What I find interesting is using tabs or pipes as delimiters. Commas are often treated as 1 token by many tokenizers, so replacing them with tabs could further improve efficiency. However, tabs have low visibility, which could make debugging harder.
18.1k+ GitHub Stars in 2 months since release is impressive! You can feel the community momentum. With implementations progressing in 20+ languages, developer community interest is clearly high.
The news that Openapi.com will announce support within weeks is notable too. If major platforms start adopting it, it could spread rapidly. However, standardization will take time, so it’s wise to use it “for LLM communication only” at this stage.

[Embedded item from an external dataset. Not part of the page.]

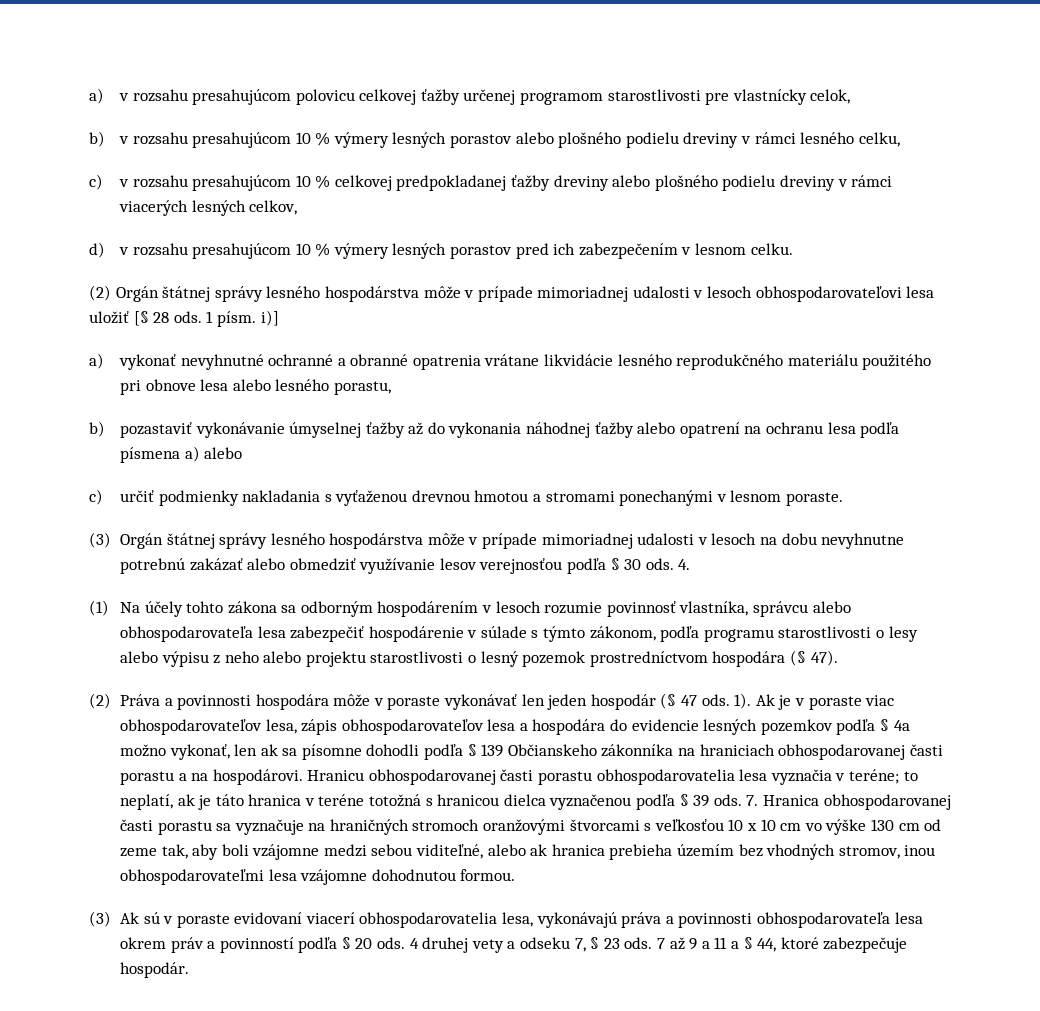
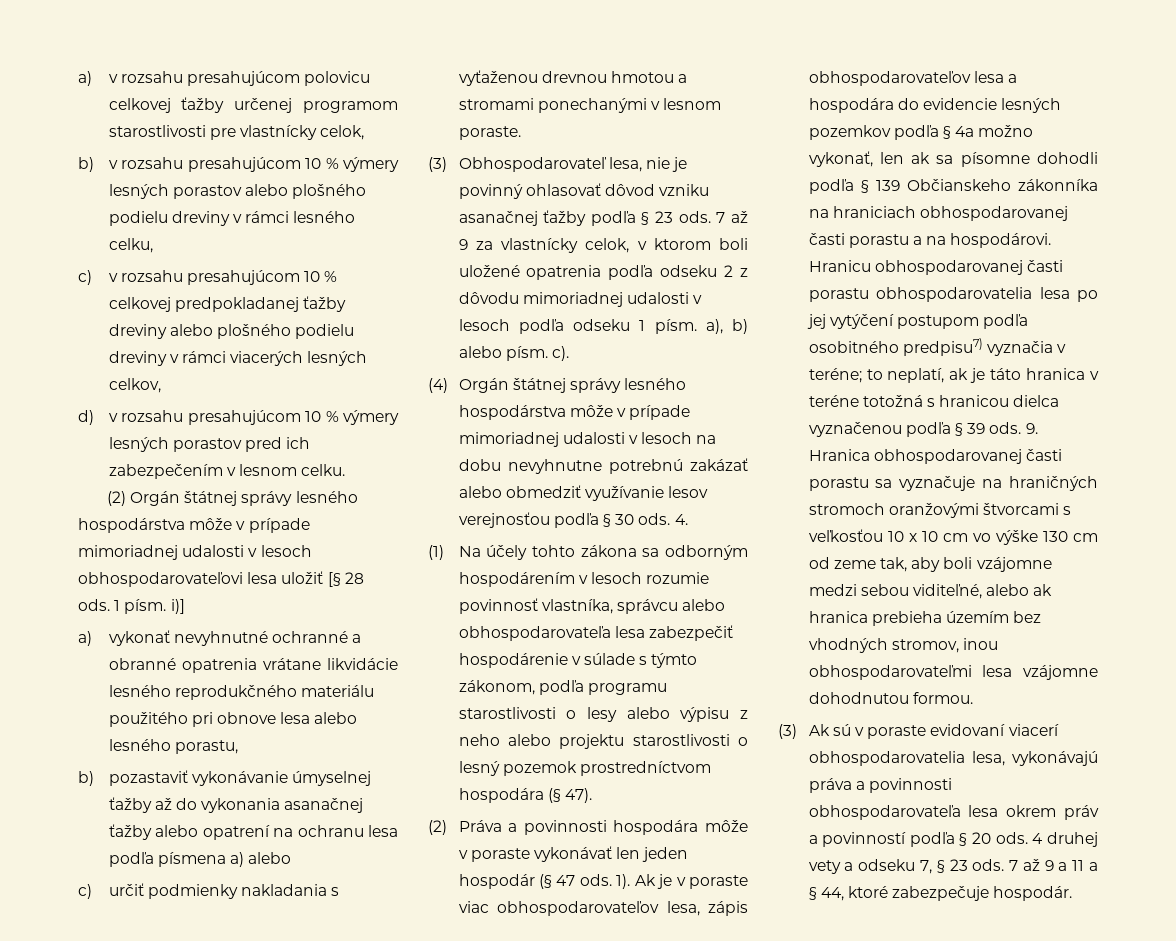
[526,422,591,438] náhodnej -> [284,798,364,813] asanačnej
(111, 540) none -> [458,157,688,172] [458,183,710,199] [458,210,748,226] [458,238,748,253] [458,265,748,280] [458,292,703,307] [458,319,748,334] [458,346,569,361] [428,378,448,393] Obhospodarovateľ lesa, nie je povinný ohlasovať dôvod vzniku asanačnej ťažby podľa § 23 ods. 7 až 9 za vlastnícky celok, v ktorom boli uložené opatrenia podľa odseku 2 z dôvodu mimoriadnej udalosti v lesoch podľa odseku 1 písm. a), b) alebo písm. c). // (4)
(768, 775) none -> [1077,290,1098,302] [806,314,1029,329] [808,338,983,356] po jej vytýčení postupom podľa osobitného predpisu7)
[746,795,759,806] 7. -> [1025,423,1038,434] 9.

In conclusion, TOON should be used right now in these scenarios:
✅ Sending data to LLMs: When frequently using APIs like ChatGPT, Claude, Gemini ✅ Uniform data structures: User lists, product catalogs, log data, etc. ✅ Cost reduction: When token usage is high and costs are a concern ✅ Context maximization: When wanting to pack more information into limited context windows
Conversely, continue using traditional JSON in these cases:
❌ REST APIs: JSON is standard for public APIs ❌ Complex nesting: When 3+ levels of nesting are common ❌ Irregular data: When structure varies across records ❌ Existing tool compatibility: When JSON parsers or validators are essential
TOON has the potential to become a new standard in the AI-first era. It’s still in the early adopter phase, but LLM developers should definitely keep this technology on their radar! 🚀📊“
Summary
TOON format holds great potential as a new data representation method for the AI era:
- Remarkable Token Reduction: 30-60% reduction from JSON, 40% average
- Improved Accuracy: LLM comprehension accuracy improved to 73.9% (JSON: 69.7%)
- Cost Savings: Thousands of dollars in annual API cost reduction for large-scale applications
- Rapid Adoption: 18.1k+ GitHub stars in 2 months, implementations progressing in 20+ languages
- Practical: Major platforms like Openapi.com planning adoption
TOON truly shines when exchanging uniformly structured data with LLMs. Beyond token cost reduction, it has the demonstrated side benefit of improving AI comprehension accuracy, making it a noteworthy technology for AI/LLM application developers.
While still a new format, considering its clear advantages and rapidly expanding ecosystem, it’s likely to become one of the standard choices in future AI development. Particularly for large-scale AI applications where token efficiency is critical, early adoption could provide competitive advantages.